Now we have to allow the RDS service to assume the role associated with the S3 access policy:

resource "aws_iam_role" "rds-assume-role" {
    name = "rds"
    assume_role_policy = <<EOF
{
  "Version": "2008-10-17",
  "Statement": [
    {
      "Action": "sts:AssumeRole",
      "Principal": {
        "Service": "rds.amazonaws.com"
      },
      "Effect": "Allow"
    }
  ]
}
EOF
}

resource "aws_iam_role_policy_attachment" "rds-to-s3" {
    role       = "${aws_iam_role.rds-assume-role.name}"
    policy_arn = "${aws_iam_policy.s3-access.arn}"
}

There is one more thing we need. We have to allow our RDS instance to import data from S3:

resource "aws_db_instance_role_association" "rds_s3import_role" {
  db_instance_identifier = "${aws_db_instance.rds-database.id}"
  feature_name = "s3Import"
  role_arn = "${aws_iam_role.rds-assume-role.arn}"
}

In the end, we have to add two rules to the security group used by the RDS database.
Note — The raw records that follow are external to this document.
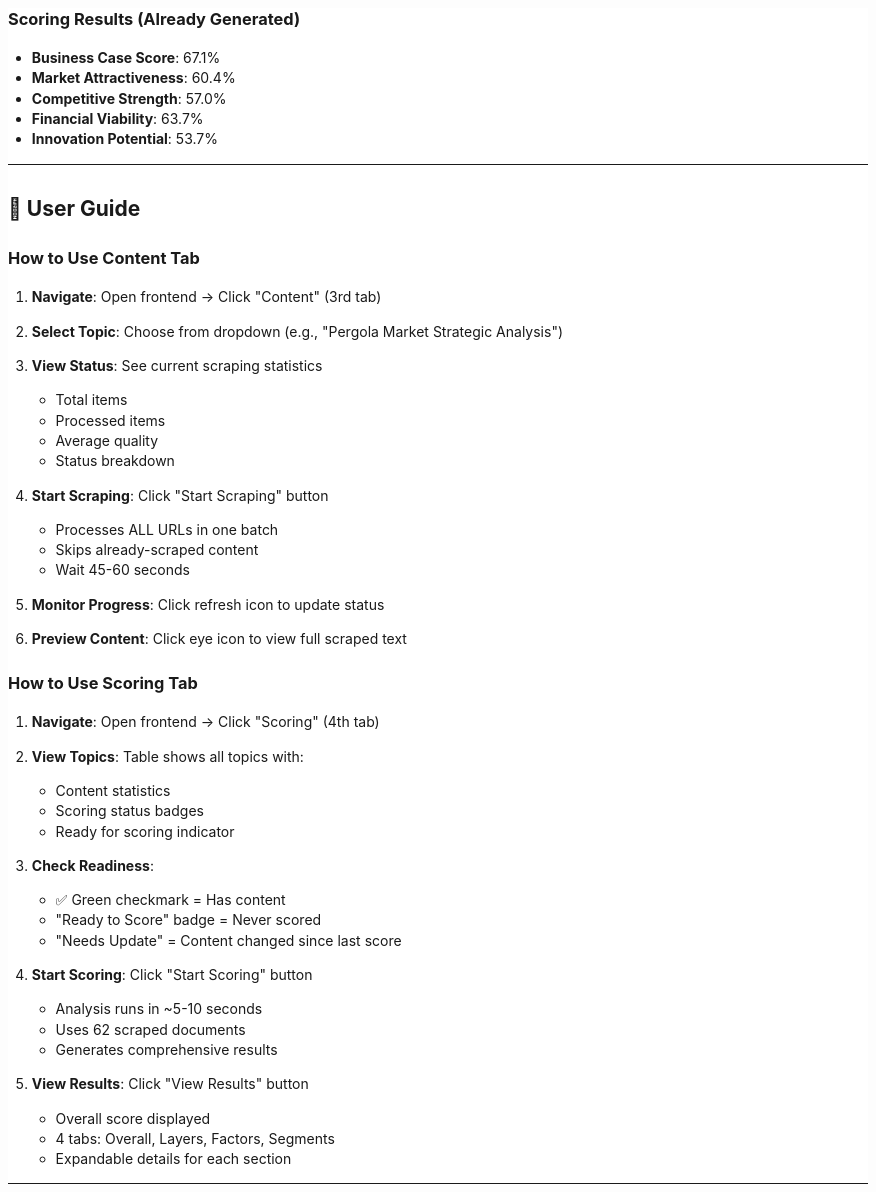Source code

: ### Scoring Results (Already Generated)
- **Business Case Score**: 67.1%
- **Market Attractiveness**: 60.4%
- **Competitive Strength**: 57.0%
- **Financial Viability**: 63.7%
- **Innovation Potential**: 53.7%

---

## 📖 **User Guide**

### How to Use Content Tab

1. **Navigate**: Open frontend → Click "Content" (3rd tab)

2. **Select Topic**: Choose from dropdown (e.g., "Pergola Market Strategic Analysis")

3. **View Status**: See current scraping statistics
   - Total items
   - Processed items
   - Average quality
   - Status breakdown

4. **Start Scraping**: Click "Start Scraping" button
   - Processes ALL URLs in one batch
   - Skips already-scraped content
   - Wait 45-60 seconds

5. **Monitor Progress**: Click refresh icon to update status

6. **Preview Content**: Click eye icon to view full scraped text

### How to Use Scoring Tab

1. **Navigate**: Open frontend → Click "Scoring" (4th tab)

2. **View Topics**: Table shows all topics with:
   - Content statistics
   - Scoring status badges
   - Ready for scoring indicator

3. **Check Readiness**: 
   - ✅ Green checkmark = Has content
   - "Ready to Score" badge = Never scored
   - "Needs Update" = Content changed since last score

4. **Start Scoring**: Click "Start Scoring" button
   - Analysis runs in ~5-10 seconds
   - Uses 62 scraped documents
   - Generates comprehensive results

5. **View Results**: Click "View Results" button
   - Overall score displayed
   - 4 tabs: Overall, Layers, Factors, Segments
   - Expandable details for each section

---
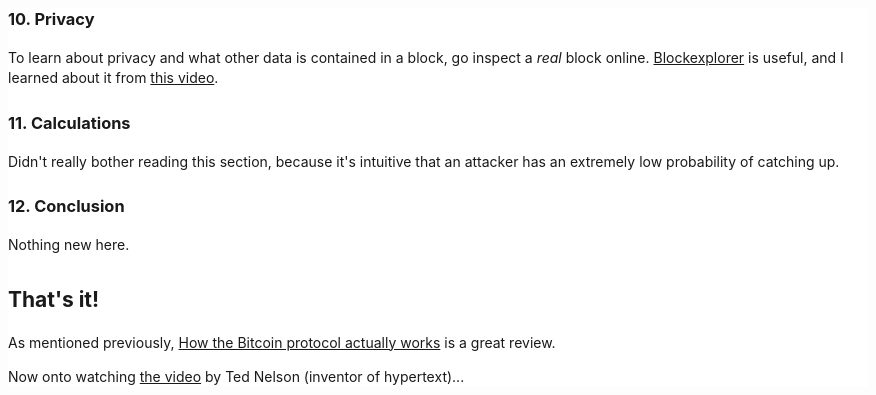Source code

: ### 10. Privacy

To learn about privacy and what other data is contained in a block, go inspect a *real* block online. [Blockexplorer](https://blockexplorer.com/) is useful, and I learned about it from [this video](https://www.youtube.com/watch?v=gUwXCt1qkBU).

### 11. Calculations

Didn't really bother reading this section, because it's intuitive that an attacker has an extremely low probability of catching up.

### 12. Conclusion

Nothing new here.

## That's it!

As mentioned previously, [How the Bitcoin protocol actually works](http://www.michaelnielsen.org/ddi/how-the-bitcoin-protocol-actually-works/) is a great review.

Now onto watching [the video](https://www.youtube.com/watch?v=3CMucDjJQ4E) by Ted Nelson (inventor of hypertext)...
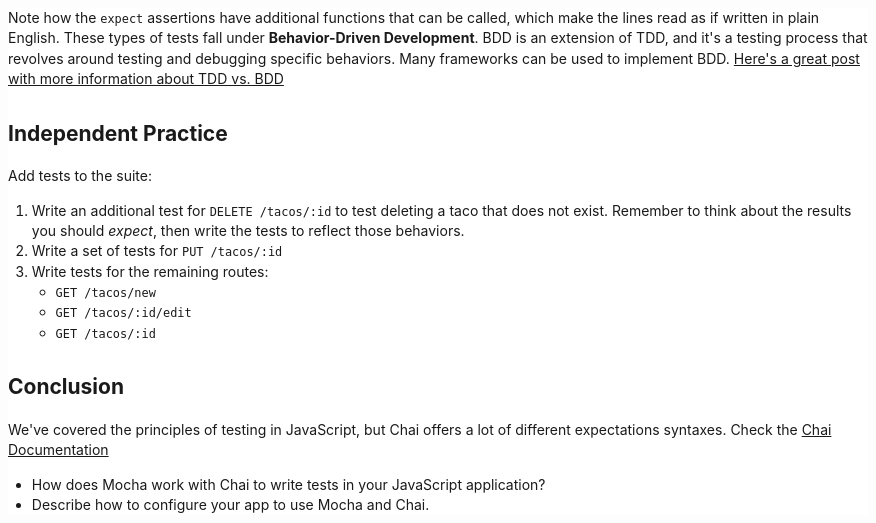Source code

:Note how the `expect` assertions have additional functions that can be called, which make the lines read as if written in plain English. These types of tests fall under **Behavior-Driven Development**. BDD is an extension of TDD, and it's a testing process that revolves around testing and debugging specific behaviors. Many frameworks can be used to implement BDD. [Here's a great post with more information about TDD vs. BDD](https://www.toptal.com/freelance/your-boss-won-t-appreciate-tdd-try-bdd)

## Independent Practice

Add tests to the suite:

1. Write an additional test for `DELETE /tacos/:id` to test deleting a taco that does not exist. Remember to think about the results you should _expect_, then write the tests to reflect those behaviors.
2. Write a set of tests for `PUT /tacos/:id`
3. Write tests for the remaining routes:
   * `GET /tacos/new`
   * `GET /tacos/:id/edit`
   * `GET /tacos/:id`

## Conclusion

We've covered the principles of testing in JavaScript, but Chai offers a lot of different expectations syntaxes. Check the [Chai Documentation](http://chaijs.com/api/)

* How does Mocha work with Chai to write tests in your JavaScript application?
* Describe how to configure your app to use Mocha and Chai.

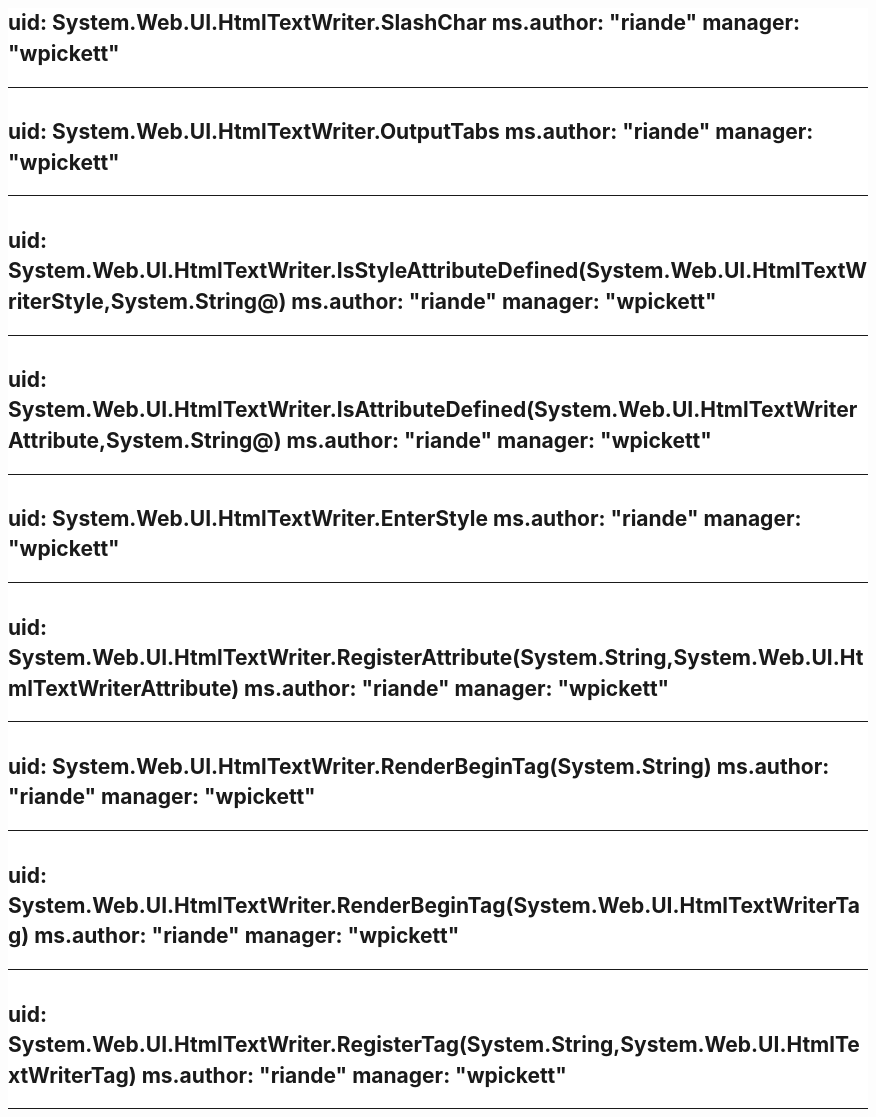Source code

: uid: System.Web.UI.HtmlTextWriter.SlashChar
ms.author: "riande"
manager: "wpickett"
---

---
uid: System.Web.UI.HtmlTextWriter.OutputTabs
ms.author: "riande"
manager: "wpickett"
---

---
uid: System.Web.UI.HtmlTextWriter.IsStyleAttributeDefined(System.Web.UI.HtmlTextWriterStyle,System.String@)
ms.author: "riande"
manager: "wpickett"
---

---
uid: System.Web.UI.HtmlTextWriter.IsAttributeDefined(System.Web.UI.HtmlTextWriterAttribute,System.String@)
ms.author: "riande"
manager: "wpickett"
---

---
uid: System.Web.UI.HtmlTextWriter.EnterStyle
ms.author: "riande"
manager: "wpickett"
---

---
uid: System.Web.UI.HtmlTextWriter.RegisterAttribute(System.String,System.Web.UI.HtmlTextWriterAttribute)
ms.author: "riande"
manager: "wpickett"
---

---
uid: System.Web.UI.HtmlTextWriter.RenderBeginTag(System.String)
ms.author: "riande"
manager: "wpickett"
---

---
uid: System.Web.UI.HtmlTextWriter.RenderBeginTag(System.Web.UI.HtmlTextWriterTag)
ms.author: "riande"
manager: "wpickett"
---

---
uid: System.Web.UI.HtmlTextWriter.RegisterTag(System.String,System.Web.UI.HtmlTextWriterTag)
ms.author: "riande"
manager: "wpickett"
---

---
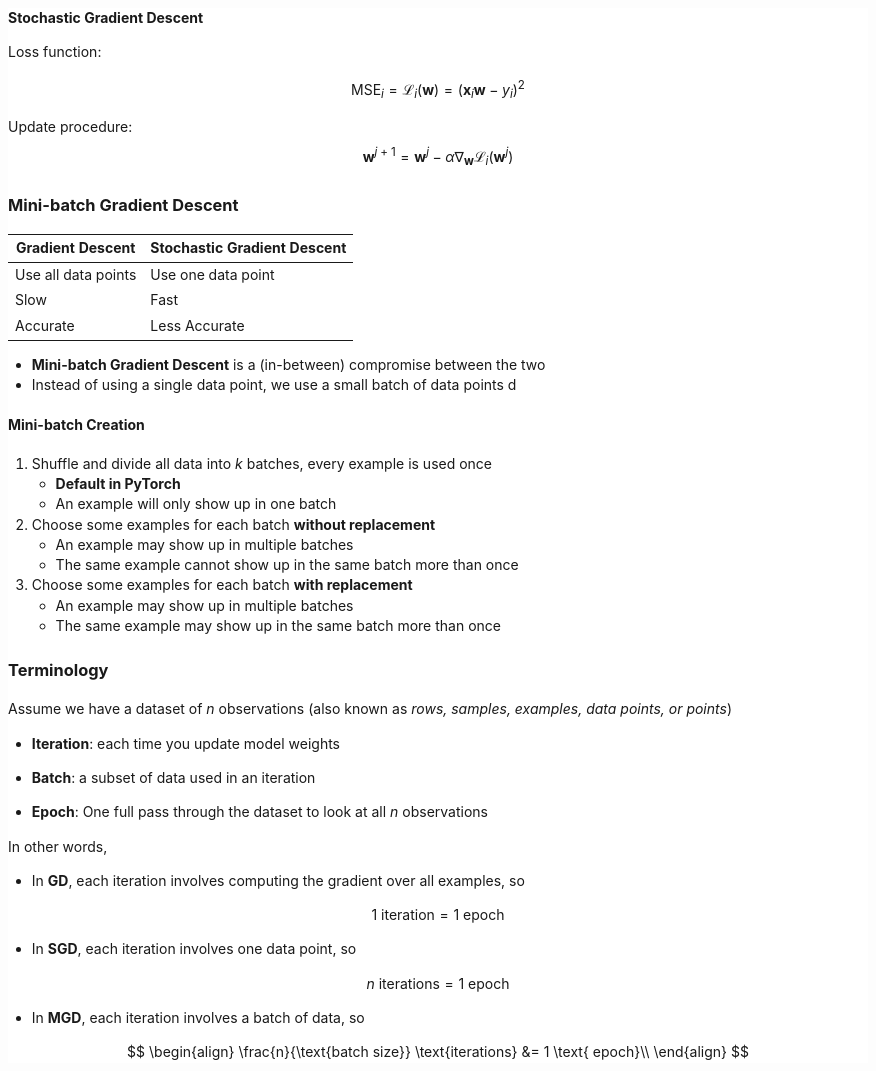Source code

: **Stochastic Gradient Descent**

Loss function:

$$\text{MSE}_i = \mathcal{L}_i(\mathbf{w}) = (\mathbf{x}_i \mathbf{w} - y_i)^2$$

Update procedure:
$$\mathbf{w}^{j+1} = \mathbf{w}^{j} - \alpha \nabla_\mathbf{w} \mathcal{L}_i(\mathbf{w}^{j})$$

### Mini-batch Gradient Descent

| Gradient Descent    | Stochastic Gradient Descent |
| ------------------- | --------------------------- |
| Use all data points | Use one data point          |
| Slow                | Fast                        |
| Accurate            | Less Accurate               |

- **Mini-batch Gradient Descent** is a (in-between) compromise between the two
- Instead of using a single data point, we use a small batch of data points d

#### Mini-batch Creation

1. Shuffle and divide all data into $k$ batches, every example is used once
   - **Default in PyTorch**
   - An example will only show up in one batch
2. Choose some examples for each batch **without replacement**
   - An example may show up in multiple batches
   - The same example cannot show up in the same batch more than once
3. Choose some examples for each batch **with replacement**
   - An example may show up in multiple batches
   - The same example may show up in the same batch more than once

### Terminology

Assume we have a dataset of $n$ observations (also known as _rows, samples, examples, data points, or points_)

- **Iteration**: each time you update model weights

- **Batch**: a subset of data used in an iteration

- **Epoch**: One full pass through the dataset to look at all $n$ observations

In other words,

- In **GD**, each iteration involves computing the gradient over all examples, so

$$1 \: \text{iteration} = 1 \: \text{epoch}$$

- In **SGD**, each iteration involves one data point, so

$$n \text{ iterations} = 1 \: \text{epoch}$$

- In **MGD**, each iteration involves a batch of data, so

$$
\begin{align}
\frac{n}{\text{batch size}} \text{iterations} &= 1 \text{ epoch}\\
\end{align}
$$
The database needs permission to make HTTP and HTTPS calls to communicate with S3:

# Add those to the security group used by the RDS database
  egress {
    from_port       = 80
    to_port         = 80
    protocol        = "tcp"
    cidr_blocks     = ["0.0.0.0/0"]
  }

  egress {
    from_port       = 443
    to_port         = 443
    protocol        = "tcp"
    cidr_blocks     = ["0.0.0.0/0"]
  }

Importing the data

Finally, we can use the aws_s3 extension to import the CSV files into the database tables:

SELECT aws_s3.table_import_from_s3('schema.table_name', '', '(FORMAT CSV)', 'bucket-name,file_key,aws-region-id)');

Obviously, before running that command, we have to create the table with a schema that matches the CSV file.